(Stored data)
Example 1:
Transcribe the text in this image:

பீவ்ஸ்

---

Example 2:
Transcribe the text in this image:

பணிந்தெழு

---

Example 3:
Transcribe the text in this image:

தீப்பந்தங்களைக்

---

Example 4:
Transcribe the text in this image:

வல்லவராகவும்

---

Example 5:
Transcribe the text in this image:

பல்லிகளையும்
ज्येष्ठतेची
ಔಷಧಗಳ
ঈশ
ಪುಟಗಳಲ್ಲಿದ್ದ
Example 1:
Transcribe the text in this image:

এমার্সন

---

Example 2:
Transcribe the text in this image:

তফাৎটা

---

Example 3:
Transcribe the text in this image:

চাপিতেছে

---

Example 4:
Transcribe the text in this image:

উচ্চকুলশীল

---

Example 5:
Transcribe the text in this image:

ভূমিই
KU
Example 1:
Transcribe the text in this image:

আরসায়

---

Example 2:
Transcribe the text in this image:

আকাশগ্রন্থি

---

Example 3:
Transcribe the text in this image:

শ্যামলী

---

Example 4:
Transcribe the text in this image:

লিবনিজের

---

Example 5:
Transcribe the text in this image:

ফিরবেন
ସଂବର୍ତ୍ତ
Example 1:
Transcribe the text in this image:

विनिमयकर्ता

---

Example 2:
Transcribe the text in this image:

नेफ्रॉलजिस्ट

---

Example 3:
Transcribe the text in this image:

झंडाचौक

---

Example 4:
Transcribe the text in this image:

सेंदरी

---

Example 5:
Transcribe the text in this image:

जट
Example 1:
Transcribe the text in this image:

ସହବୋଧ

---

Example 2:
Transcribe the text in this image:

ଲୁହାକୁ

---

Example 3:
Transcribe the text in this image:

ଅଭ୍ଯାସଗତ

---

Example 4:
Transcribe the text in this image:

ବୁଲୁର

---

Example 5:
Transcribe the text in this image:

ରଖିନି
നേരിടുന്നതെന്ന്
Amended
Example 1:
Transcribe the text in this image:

ASSIGNED TASK ▸ Without omitting anything, set down all the entries above again.

REPLY ▸
Example 1:
Transcribe the text in this image:

பீவ்ஸ்

---

Example 2:
Transcribe the text in this image:

பணிந்தெழு

---

Example 3:
Transcribe the text in this image:

தீப்பந்தங்களைக்

---

Example 4:
Transcribe the text in this image:

வல்லவராகவும்

---

Example 5:
Transcribe the text in this image:

பல்லிகளையும்
ज्येष्ठतेची
ಔಷಧಗಳ
ঈশ
ಪುಟಗಳಲ್ಲಿದ್ದ
Example 1:
Transcribe the text in this image:

এমার্সন

---

Example 2:
Transcribe the text in this image:

তফাৎটা

---

Example 3:
Transcribe the text in this image:

চাপিতেছে

---

Example 4:
Transcribe the text in this image:

উচ্চকুলশীল

---

Example 5:
Transcribe the text in this image:

ভূমিই
KU
Example 1:
Transcribe the text in this image:

আরসায়

---

Example 2:
Transcribe the text in this image:

আকাশগ্রন্থি

---

Example 3:
Transcribe the text in this image:

শ্যামলী

---

Example 4:
Transcribe the text in this image:

লিবনিজের

---

Example 5:
Transcribe the text in this image:

ফিরবেন
ସଂବର୍ତ୍ତ
Example 1:
Transcribe the text in this image:

विनिमयकर्ता

---

Example 2:
Transcribe the text in this image:

नेफ्रॉलजिस्ट

---

Example 3:
Transcribe the text in this image:

झंडाचौक

---

Example 4:
Transcribe the text in this image:

सेंदरी

---

Example 5:
Transcribe the text in this image:

जट
Example 1:
Transcribe the text in this image:

ସହବୋଧ

---

Example 2:
Transcribe the text in this image:

ଲୁହାକୁ

---

Example 3:
Transcribe the text in this image:

ଅଭ୍ଯାସଗତ

---

Example 4:
Transcribe the text in this image:

ବୁଲୁର

---

Example 5:
Transcribe the text in this image:

ରଖିନି
നേരിടുന്നതെന്ന്
Amended
Example 1:
Transcribe the text in this image:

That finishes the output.